*Accompanying code examples of the book "Introduction to Artificial Neural Networks and Deep Learning: A Practical Guide with Applications in Python" by [Sebastian Raschka](https://sebastianraschka.com). All code examples are released under the [MIT license](https://github.com/rasbt/deep-learning-book/blob/master/LICENSE). If you find this content useful, please consider supporting the work by buying a [copy of the book](https://leanpub.com/ann-and-deeplearning).*
  
Other code examples and content are available on [GitHub](https://github.com/rasbt/deep-learning-book). The PDF and ebook versions of the book are available through [Leanpub](https://leanpub.com/ann-and-deeplearning).

In [1]:
%load_ext watermark
%watermark -a 'Sebastian Raschka' -v -p torch

Author: Sebastian Raschka

Python implementation: CPython
Python version       : 3.11.11
IPython version      : 9.0.2

torch: 2.6.0+cu126



- Runs on CPU or GPU (if available)

# Model Zoo -- All-Convolutional Neural Network

Simple convolutional neural network that uses stride=2 every 2nd convolutional layer, instead of max pooling, to reduce the feature maps. Loosely based on

- Springenberg, Jost Tobias, Alexey Dosovitskiy, Thomas Brox, and Martin Riedmiller. "Striving for simplicity: The all convolutional net." arXiv preprint arXiv:1412.6806 (2014).

## Imports

In [2]:
import time
import numpy as np
import torch
import torch.nn.functional as F
from torchvision import datasets
from torchvision import transforms
from torch.utils.data import DataLoader


if torch.cuda.is_available():
    torch.backends.cudnn.deterministic = True

## Settings and Dataset

In [5]:
##########################
### 参数设置
##########################

# 选择设备：如果有可用的GPU则使用 cuda:0，否则使用 CPU
device = torch.device("cuda:0" if torch.cuda.is_available() else "cpu")

# 超参数设置
random_seed = 1          # 随机种子，保证结果可复现
learning_rate = 0.001    # 学习率
num_epochs = 15          # 训练轮数
batch_size = 256         # 每个 batch 的样本数

# 模型输出类别数（MNIST 是 10 类：数字 0~9）
num_classes = 10


##########################
### MNIST 数据集加载
##########################

# 注意：transforms.ToTensor() 会将图像像素值缩放到 0-1 范围

# 加载训练集
train_dataset = datasets.MNIST(root='data', 
                               train=True, 
                               transform=transforms.ToTensor(),
                               download=True)

# 加载测试集
test_dataset = datasets.MNIST(root='data', 
                              train=False, 
                              transform=transforms.ToTensor())

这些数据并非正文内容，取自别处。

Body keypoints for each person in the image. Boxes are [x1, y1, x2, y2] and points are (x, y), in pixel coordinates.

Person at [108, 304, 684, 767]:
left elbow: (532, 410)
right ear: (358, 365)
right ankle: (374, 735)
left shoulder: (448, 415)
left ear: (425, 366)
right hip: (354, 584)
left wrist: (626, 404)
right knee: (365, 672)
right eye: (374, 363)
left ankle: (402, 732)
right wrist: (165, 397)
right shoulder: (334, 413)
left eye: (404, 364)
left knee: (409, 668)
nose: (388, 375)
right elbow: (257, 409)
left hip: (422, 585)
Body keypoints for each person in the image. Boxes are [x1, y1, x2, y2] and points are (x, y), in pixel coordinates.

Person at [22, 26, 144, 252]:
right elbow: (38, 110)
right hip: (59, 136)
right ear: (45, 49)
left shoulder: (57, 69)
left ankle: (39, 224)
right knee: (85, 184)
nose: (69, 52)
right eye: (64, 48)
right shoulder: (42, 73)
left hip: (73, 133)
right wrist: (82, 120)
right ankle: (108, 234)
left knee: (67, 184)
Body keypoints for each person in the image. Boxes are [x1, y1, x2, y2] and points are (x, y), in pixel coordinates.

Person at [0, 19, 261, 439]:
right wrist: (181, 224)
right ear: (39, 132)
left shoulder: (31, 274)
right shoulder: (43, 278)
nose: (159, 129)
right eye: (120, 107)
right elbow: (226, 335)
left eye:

# 创建训练集的 DataLoader，打乱顺序用于训练
train_loader = DataLoader(dataset=train_dataset, 
                          batch_size=batch_size, 
                          shuffle=True)

# 创建测试集的 DataLoader，顺序不打乱
test_loader = DataLoader(dataset=test_dataset, 
                         batch_size=batch_size, 
                         shuffle=False)

# 查看训练集中一个 batch 的数据维度
for images, labels in train_loader:  
    print('图像批次维度:', images.shape)    # e.g. [256, 1, 28, 28]
    print('标签批次维度:', labels.shape)    # e.g. [256]
    break


图像批次维度: torch.Size([256, 1, 28, 28])
标签批次维度: torch.Size([256])


## Model

In [6]:
##########################
### 模型定义
##########################

class ConvNet(torch.nn.Module):

    def __init__(self, num_classes):
        super(ConvNet, self).__init__()
        
        self.num_classes = num_classes

        # 计算 "same padding" 的公式：
        # (w - k + 2*p) / s + 1 = o
        # 推导：p = (s(o-1) - w + k) / 2

        # 输入图像：28x28x1 => 输出：28x28x4
        self.conv_1 = torch.nn.Conv2d(in_channels=1,
                                      out_channels=4,
                                      kernel_size=(3, 3),
                                      stride=(1, 1),
                                      padding=1)  # 保持尺寸不变，padding=1

        # 下采样一半：28x28x4 => 14x14x4
        self.conv_2 = torch.nn.Conv2d(in_channels=4,
                                      out_channels=4,
                                      kernel_size=(3, 3),
                                      stride=(2, 2),
                                      padding=1)

        # 增加通道数：14x14x4 => 14x14x8
        self.conv_3 = torch.nn.Conv2d(in_channels=4,
                                      out_channels=8,
                                      kernel_size=(3, 3),
                                      stride=(1, 1),
                                      padding=1)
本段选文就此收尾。